Sara is proud of that impact.

“We spend time with someone we think is not like us on all perspectives, but things can flip.”

Sara’s art is strongly influenced by her personal background as a Londoner who moved to the city with her family (after a short period in Brazil) when she was two years old. The feelings of both exclusion and rich multiculturalism that she has experienced in the city have had a big impact on her life and contributed to the passion for humanity, equality, and unity in diversity that characterise all her work.

“Since we moved here it has been made clear to me and my family that we are foreigners. I remember that when I was at school, just seven or eight years old, a little boy told me that he liked me but I could have never been his girlfriend because I was a foreigner. So, from a very young age, it was very clear to me that ‘you are not one of us’.

“Later London and Britain became more and more diverse, as I grew up,” Sara adds, “and this is a rich experience to me.”

To Sara, it is this richness of diversity that defines Britishness, as she explores with Britain Retold, a collection of over 100 photos of Londoners from many different backgrounds, with the British flag incorporated into each picture.

The series, first exhibited at City Hall in London in 2011, represents “British identity as told by many different individuals and cultures that make up London,” Sara says. “It’s the idea of Britishness by Londoners, a message that is probably even more important now, in this Brexit time, than it was at that time.”

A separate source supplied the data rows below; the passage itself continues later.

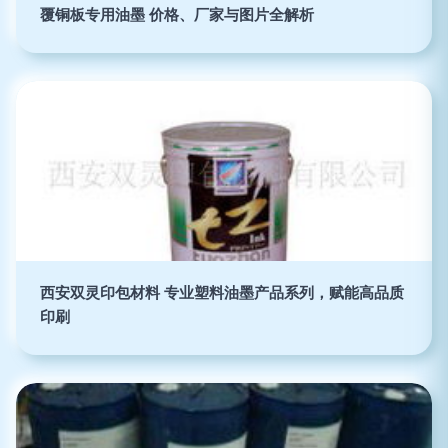
覆铜板专用油墨 价格、厂家与图片全解析
西安双灵印包材料 专业塑料油墨产品系列，赋能高品质
印刷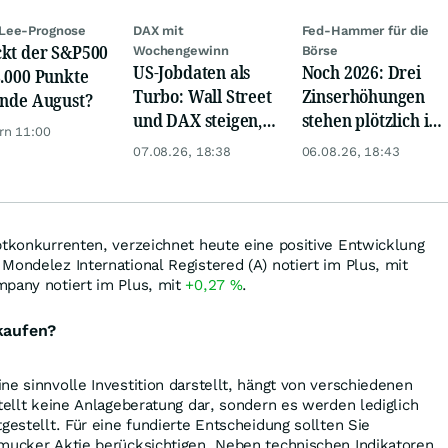
Lee-Prognose
DAX mit
Fed-Hammer für die
kt der S&P500
Wochengewinn
Börse
US-Jobdaten als
Noch 2026: Drei
8.000 Punkte
Turbo: Wall Street
Zinserhöhungen
Ende August?
und DAX steigen,
stehen plötzlich im
rn 11:00
Gold glänzt
Raum
07.08.26, 18:38
06.08.26, 18:43
ptkonkurrenten, verzeichnet heute eine positive Entwicklung
 Mondelez International Registered (A) notiert im Plus, mit
mpany notiert im Plus, mit
+0,27
%
.
kaufen?
ne sinnvolle Investition darstellt, hängt von verschiedenen
stellt keine Anlageberatung dar, sondern es werden lediglich
gestellt. Für eine fundierte Entscheidung sollten Sie
Smucker Aktie berücksichtigen. Neben technischen Indikatoren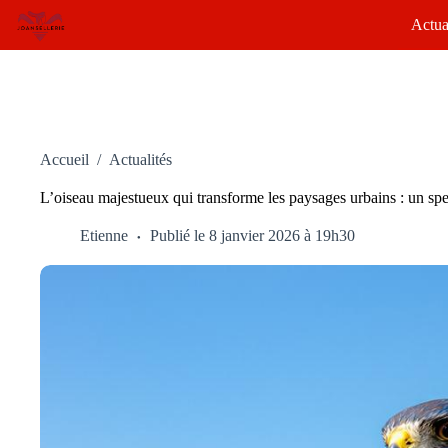
Passer
Actua
au
contenu
Accueil
/
Actualités
L’oiseau majestueux qui transforme les paysages urbains : un spe
Etienne
Publié le 8 janvier 2026 à 19h30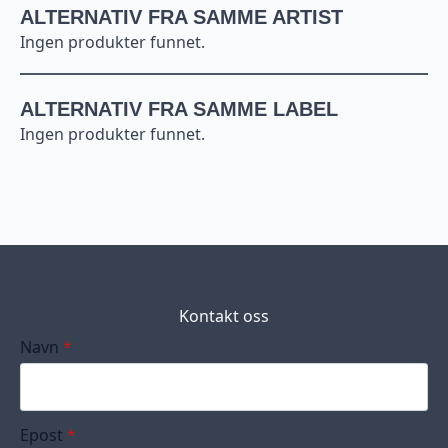
Place)
ALTERNATIV FRA SAMME ARTIST
(LP)
antall
Ingen produkter funnet.
ALTERNATIV FRA SAMME LABEL
Ingen produkter funnet.
Kontakt oss
Navn
*
Epost
*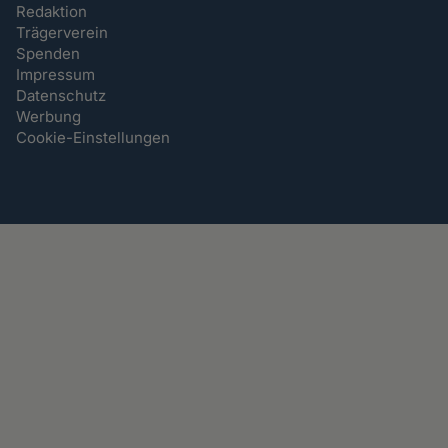
Redaktion
Trägerverein
Spenden
Impressum
Datenschutz
Werbung
Cookie-Einstellungen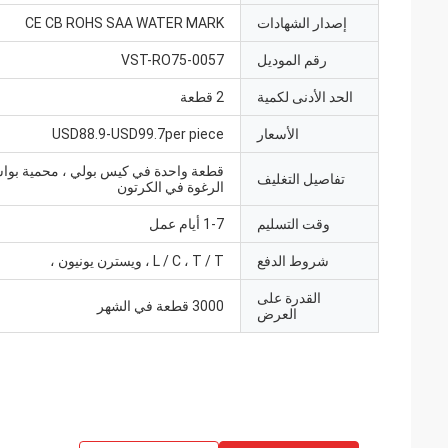
إصدار الشهادات
CE CB ROHS SAA WATER MARK
رقم الموديل
VST-RO75-0057
الحد الأدنى لكمية
2 قطعة
الأسعار
USD88.9-USD99.7per piece
قطعة واحدة في كيس بولي ، محمية بوا
تفاصيل التغليف
الرغوة في الكرتون
وقت التسليم
1-7 أيام عمل
شروط الدفع
L / C ، T / T ، ويسترن يونيون ،
القدرة على
3000 قطعة في الشهر
العرض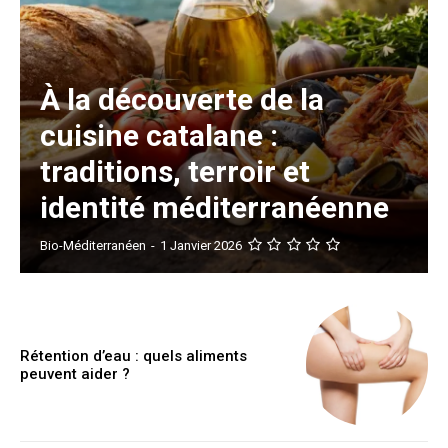
À la découverte de la
cuisine catalane :
traditions, terroir et
identité méditerranéenne
Bio-Méditerranéen
-
1 Janvier 2026
Rétention d’eau : quels aliments
peuvent aider ?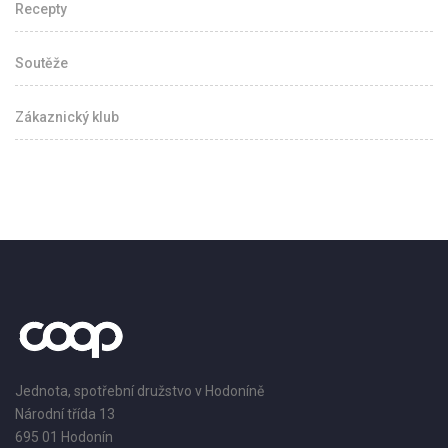
Recepty
Soutěže
Zákaznický klub
Jednota, spotřební družstvo v Hodoníně
Národní třída 13
695 01 Hodonín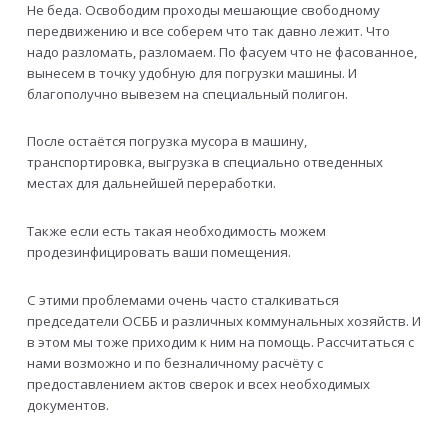
Не беда. Освободим проходы мешающие свободному
передвижению и все соберем что так давно лежит. Что
надо разломать, разломаем. По фасуем что не фасованное,
вынесем в точку удобную для погрузки машины. И
благополучно вывезем на специальный полигон.
После остаётся погрузка мусора в машину,
транспортировка, выгрузка в специально отведенных
местах для дальнейшей переработки.
Также если есть такая необходимость можем
продезинфицировать ваши помещения.
С этими проблемами очень часто сталкиваться
председатели ОСББ и различных коммунальных хозяйств. И
в этом мы тоже приходим к ним на помощь. Рассчитаться с
нами возможно и по безналичному расчёту с
предоставлением актов сверок и всех необходимых
документов.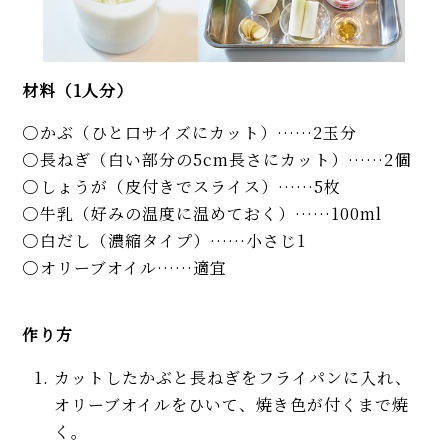
材料（1人分）
かぶ（ひと口サイズにカット）……2玉分
長ねぎ（白い部分の5cm長さにカット）……2個
しょうが（皮付きでスライス）……5枚
牛乳（好みの温度に温めておく）……100ml
白だし（濃縮タイプ）……小さじ1
オリーブオイル……適宜
作り方
カットしたかぶと長ねぎをフライパンに入れ、
オリーブオイルをひいて、焼き色が付くまで焼
く。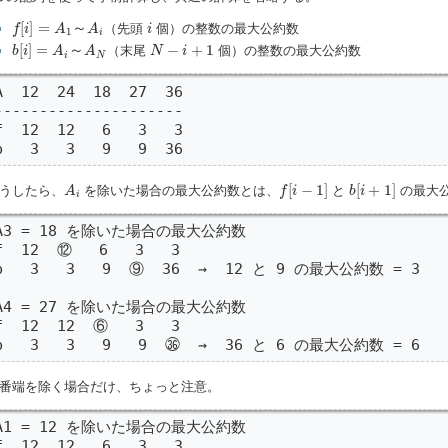
f
[
i
]
=
A
1
～
A
i
i
[
]
=
～
（先頭
個）の整数の最大公約数
f
i
A
A
i
1
i
b
[
i
]
=
A
i
～
A
N
N
−
i
+
1
[
]
=
～
−
+
1
（末尾
個）の整数の最大公約数
b
i
A
A
N
i
i
N
A  12  24  18  27  36

---------------------

f  12  12   6   3   3

b   3   3   9   9  36
f
[
i
−
1
]
b
[
i
+
1
]
A
i
[
−
1
]
[
+
1
]
うしたら、
を除いた場合の最大公約数とは、
と
の最大
A
f
i
b
i
i
A3 = 18 を除いた場合の最大公約数

f  12  ⑫   6   3   3

b   3   3   9  ⑨  36  →  12 と 9 の最大公約数 = 3

A4 = 27 を除いた場合の最大公約数

f  12  12  ⑥   3   3

b   3   3   9   9  ㊱  →  36 と 6 の最大公約数 = 6
番端を除く場合だけ、ちょっと注意。
A1 = 12 を除いた場合の最大公約数

f  12  12   6   3   3
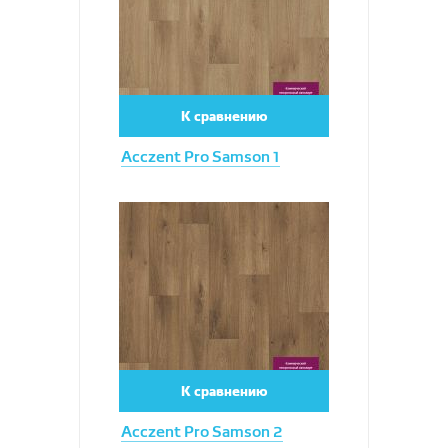
К сравнению
Acczent Pro Samson 1
Увеличить
К сравнению
Acczent Pro Samson 2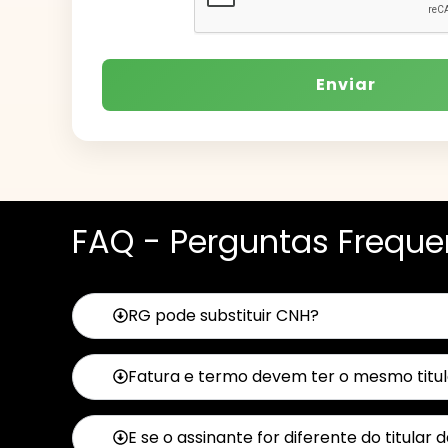
Enviar
FAQ - Perguntas Freque
RG pode substituir CNH?
Fatura e termo devem ter o mesmo titul
E se o assinante for diferente do titular 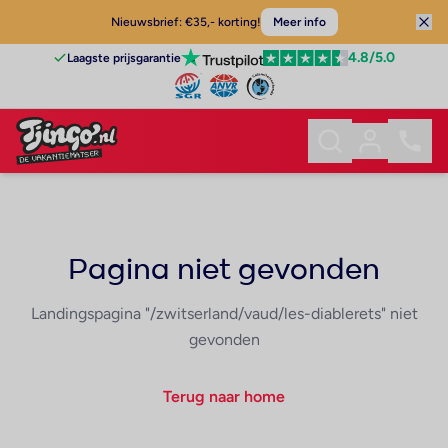
Nieuwsbrief: €35,- korting!
Meer info
4.8
/5.0
Laagste prijsgarantie
Pagina niet gevonden
Landingspagina "/zwitserland/vaud/les-diablerets" niet
gevonden
Terug naar home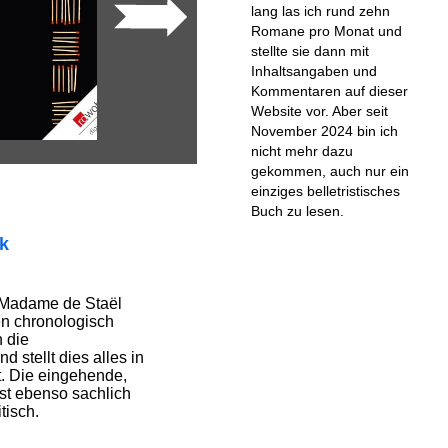
lang las ich rund zehn
Romane pro Monat und
stellte sie dann mit
Inhaltsangaben und
Kommentaren auf dieser
Website vor. Aber seit
November 2024 bin ich
nicht mehr dazu
gekommen, auch nur ein
einziges belletristisches
Buch zu lesen.
ik
t Madame de Staël
en chronologisch
h die
stellt dies alles in
t. Die eingehende,
ist ebenso sachlich
tisch.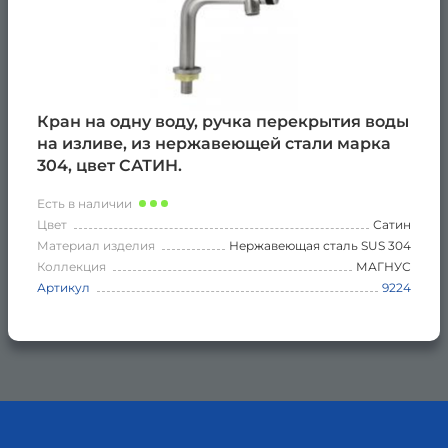
Кран на одну воду, ручка перекрытия воды
на изливе, из нержавеющей стали марка
304, цвет САТИН.
Есть в наличии
Цвет
Сатин
Материал изделия
Нержавеющая сталь SUS 304
Коллекция
МАГНУС
Артикул
9224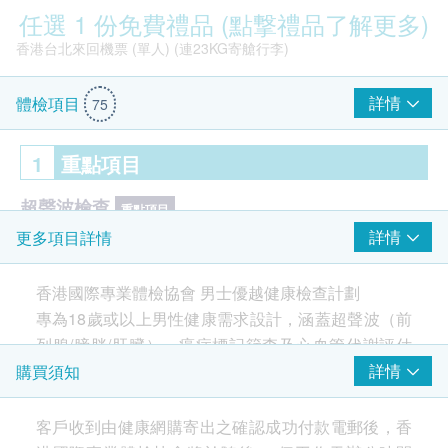
任選 1 份免費禮品 (點撃禮品了解更多)
香港台北來回機票 (單人) (連23KG寄艙行李)
詳情
體檢項目
75
1
重點項目
超聲波檢查
重點項目
詳情
更多項目詳情
前列腺超聲波- 只限男士
肝臟超聲波
香港國際專業體檢協會 男士優越健康檢查計劃
膀胱超聲波
專為18歲或以上男性健康需求設計，涵蓋超聲波（前
癌症指標
Smartech - “Easy Cook”智能迷你多功能電飯煲 (原價$828)
重點項目
列腺/膀胱/肝臟）、癌症標記篩查及心血管代謝評估
等，助您及早發現潛在風險，守護身心健康。
詳情
購買須知
前列腺癌抗原
人絨毛膜促性腺激素 (睾丸癌) (只限男士)
客戶收到由健康網購寄出之確認成功付款電郵後，香
癌胚抗原 (腸癌)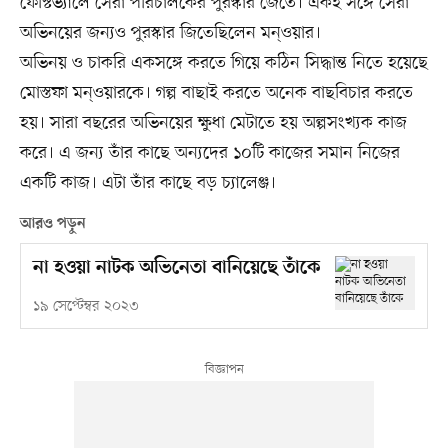
ফেস্টিভ্যালে সেরা পরিচালকের পুরস্কার জেতে। একই সঙ্গে সেরা
অভিনয়ের জন্যও পুরস্কার জিতেছিলেন মন্ওয়ার।
অভিনয় ও চাকরি একসঙ্গে করতে গিয়ে কঠিন সিদ্ধান্ত নিতে হয়েছে
মোস্তফা মন্ওয়ারকে। গল্প বাছাই করতে অনেক বাছবিচার করতে
হয়। সারা বছরের অভিনয়ের ক্ষুধা মেটাতে হয় অল্পসংখ্যক কাজ
করে। এ জন্য তাঁর কাছে অন্যদের ১০টি কাজের সমান নিজের
একটি কাজ। এটা তাঁর কাছে বড় চ্যালেঞ্জ।
আরও পড়ুন
না হওয়া নাটক অভিনেতা বানিয়েছে তাঁকে
১৯ সেপ্টেম্বর ২০২৩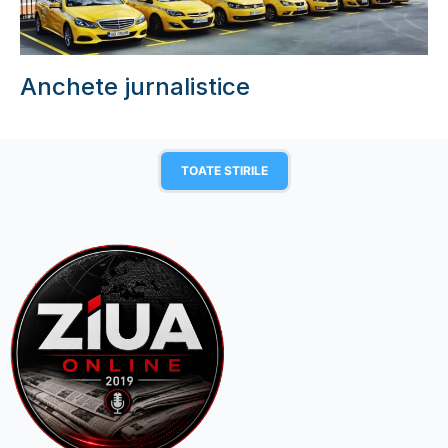
Anchete jurnalistice
TOATE STIRILE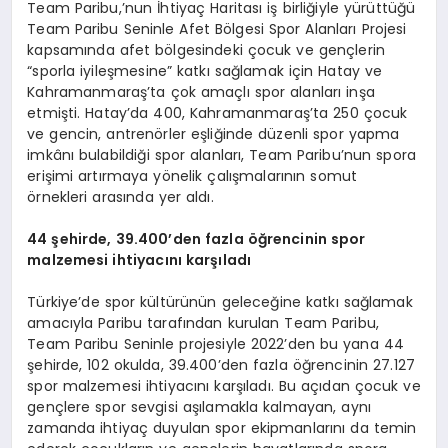
Team Paribu,’nun İhtiyaç Haritası iş birliğiyle yürüttüğü
Team Paribu Seninle Afet Bölgesi Spor Alanları Projesi
kapsamında afet bölgesindeki çocuk ve gençlerin
“sporla iyileşmesine” katkı sağlamak için Hatay ve
Kahramanmaraş’ta çok amaçlı spor alanları inşa
etmişti. Hatay’da 400, Kahramanmaraş’ta 250 çocuk
ve gencin, antrenörler eşliğinde düzenli spor yapma
imkânı bulabildiği spor alanları, Team Paribu’nun spora
erişimi artırmaya yönelik çalışmalarının somut
örnekleri arasında yer aldı.
44 şehirde, 39.400
’
den fazla öğrencinin spor
malzemesi ihtiyacını karşıladı
Türkiye’de spor kültürünün geleceğine katkı sağlamak
amacıyla Paribu tarafından kurulan Team Paribu,
Team Paribu Seninle projesiyle 2022’den bu yana 44
şehirde, 102 okulda, 39.400’den fazla öğrencinin 27.127
spor malzemesi ihtiyacını karşıladı. Bu açıdan çocuk ve
gençlere spor sevgisi aşılamakla kalmayan, aynı
zamanda ihtiyaç duyulan spor ekipmanlarını da temin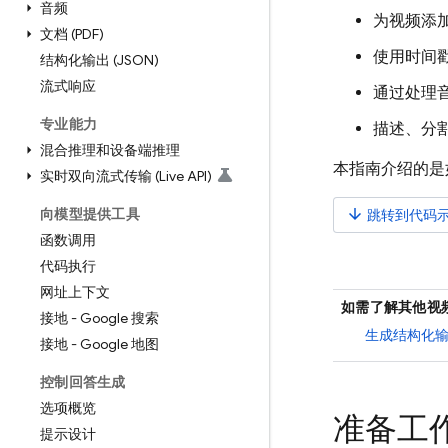
音频
为视频添
文档 (PDF)
使用时间
结构化输出 (JSON)
流式响应
通过处理
专业能力
描述、分
混合推理和设备端推理
本指南介绍的是
实时双向流式传输 (Live API)
向模型提供工具
arrow_downward
跳转到代码
函数调用
代码执行
网址上下文
如需了解其他视
接地 - Google 搜索
生成结构化
接地 - Google 地图
控制回答生成
选项概览
准备工
提示设计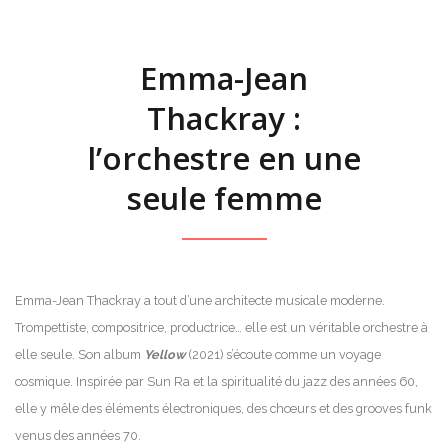
Emma-Jean
Thackray :
l’orchestre en une
seule femme
Emma-Jean Thackray a tout d’une architecte musicale moderne.
Trompettiste, compositrice, productrice… elle est un véritable orchestre à
elle seule. Son album
Yellow
(2021) s’écoute comme un voyage
cosmique. Inspirée par Sun Ra et la spiritualité du jazz des années 60,
elle y mêle des éléments électroniques, des chœurs et des grooves funk
venus des années 70.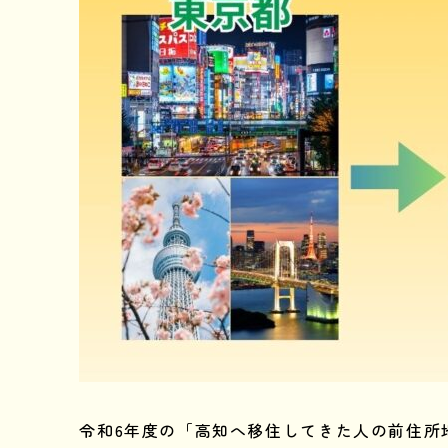
令和6年度の「高知へ移住してきた人の前住所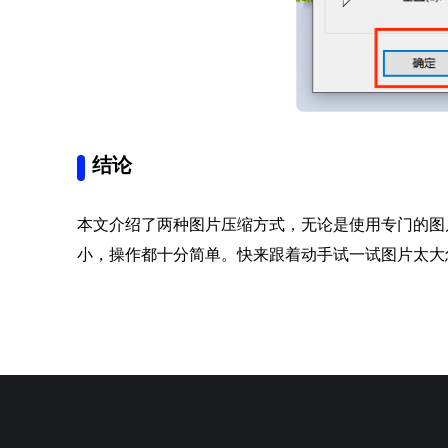
结论
本文介绍了两种图片压缩方式，无论是使用专门的图
小，操作都十分简单。快来跟着动手试一试图片太大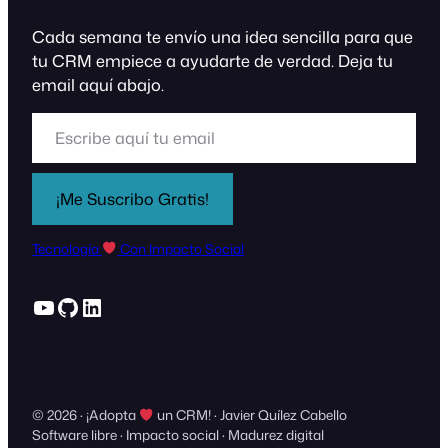
Cada semana te envío una idea sencilla para que
tu CRM empiece a ayudarte de verdad. Deja tu
email aquí abajo.
Escribe aquí tu email
¡Me Suscribo Gratis!
Tecnología
Con Impacto Social
YouTube
GitHub
LinkedIn
© 2026 · ¡Adopta
un CRM! · Javier Quílez Cabello
Software libre · Impacto social · Madurez digital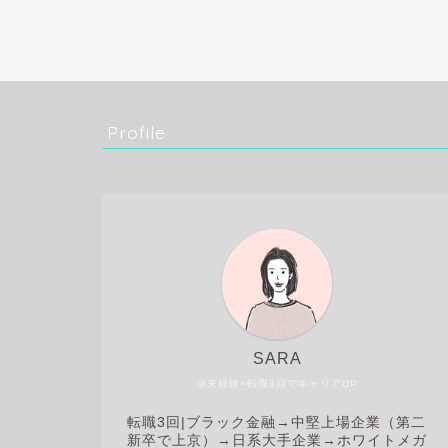
Profile
SARA
@未経験×転職3回でキャリアUP
転職3回|
ブラック金融→中堅上場企業（第二
新卒で上京）→日系大手企業→ホワイトメガ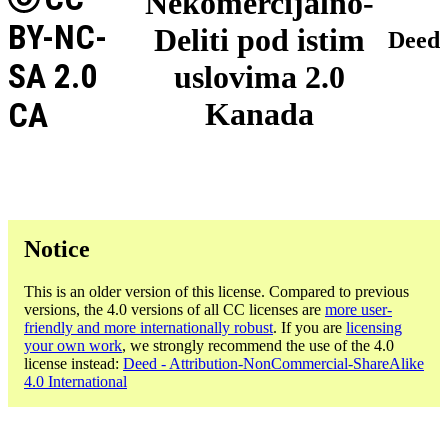
Nekomercijalno-
BY-NC-
Deliti pod istim
Deed
SA 2.0
uslovima 2.0
CA
Kanada
Notice
This is an older version of this license. Compared to previous
versions, the 4.0 versions of all CC licenses are
more user-
friendly and more internationally robust
. If you are
licensing
your own work
, we strongly recommend the use of the 4.0
license instead:
Deed - Attribution-NonCommercial-ShareAlike
4.0 International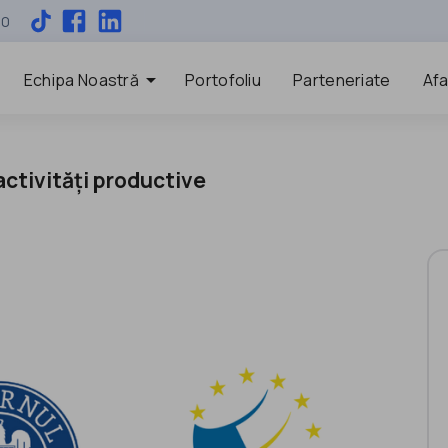
00
arrow_drop_down
Echipa Noastră
Portofoliu
Parteneriate
Afa
activități productive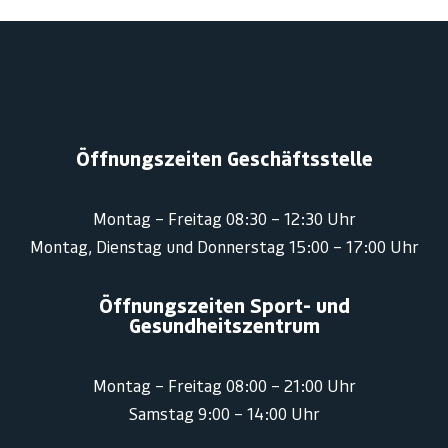
Öffnungszeiten Geschäftsstelle
Montag – Freitag 08:30 – 12:30 Uhr
Montag, Dienstag und Donnerstag 15:00 – 17:00 Uhr
Öffnungszeiten Sport- und
Gesundheitszentrum
Montag – Freitag 08:00 – 21:00 Uhr
Samstag 9:00 – 14:00 Uhr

Emphasising the diversity of individuals and their beauty is a constant feature in Sara’s work. Her portraits contrast with stereotypes of misrepresented people and invite the viewer to reflect on who they really are – as in 'The Dandy Lion' (a series curated by Shantrelle P. Lewis, to which Sara contributed) that is focused on black masculine identity, or in 'In Nero: Black Girls in Rome', that celebrates the presence and contribution of these women that may often “not be seen, acknowledged, welcomed or truly understood”.

Sara sees photography as “a way to instantly connect you to the person that you photograph and create bonds in seconds.

“It’s also an amazing way for elevating the person that you are with,” she adds.

But this is not her only form of art. Some of her series are also films, and recently she has started to explore how we can use all our senses with different forms of art to get a deeper understanding of certain things.

Last year she conducted a multimedia experiment based on ‘The Veil’. At a private event in her own home, she selected the stories of five women, projected their photos on the walls, and created an installation based on the bedroom of one of the women. For each of the five, a musician improvised a piece of music and a chef translated her story into a dish.

Sara is also expanding her activities as a singer, pianist and songwriter. In 2018 she joined the 'Citizens of the World' choir, composed of immigrants and refugees.

The name of the choir reflects her own identity as she perceives herself as a citizen of the world and finds herself feeling less British than in the past following the Brexit referendum.

“I feel very upset about what is going on in Britain,” she says. “I feel traumatised, or re-traumatised as it reminds me how things were in the 1980s and in the 1990s. We are taking a step, or even more than one step, backward.

“As a result of Brexit there are increased attacks on people of colour and Muslims, and a rise in the legitimisation of prejudices. That’s very disturbing to me and that’s why I’m feeling less British. I don’t think I’m unique in feeling like this; a lot of people feel excluded in Brexit Britain.”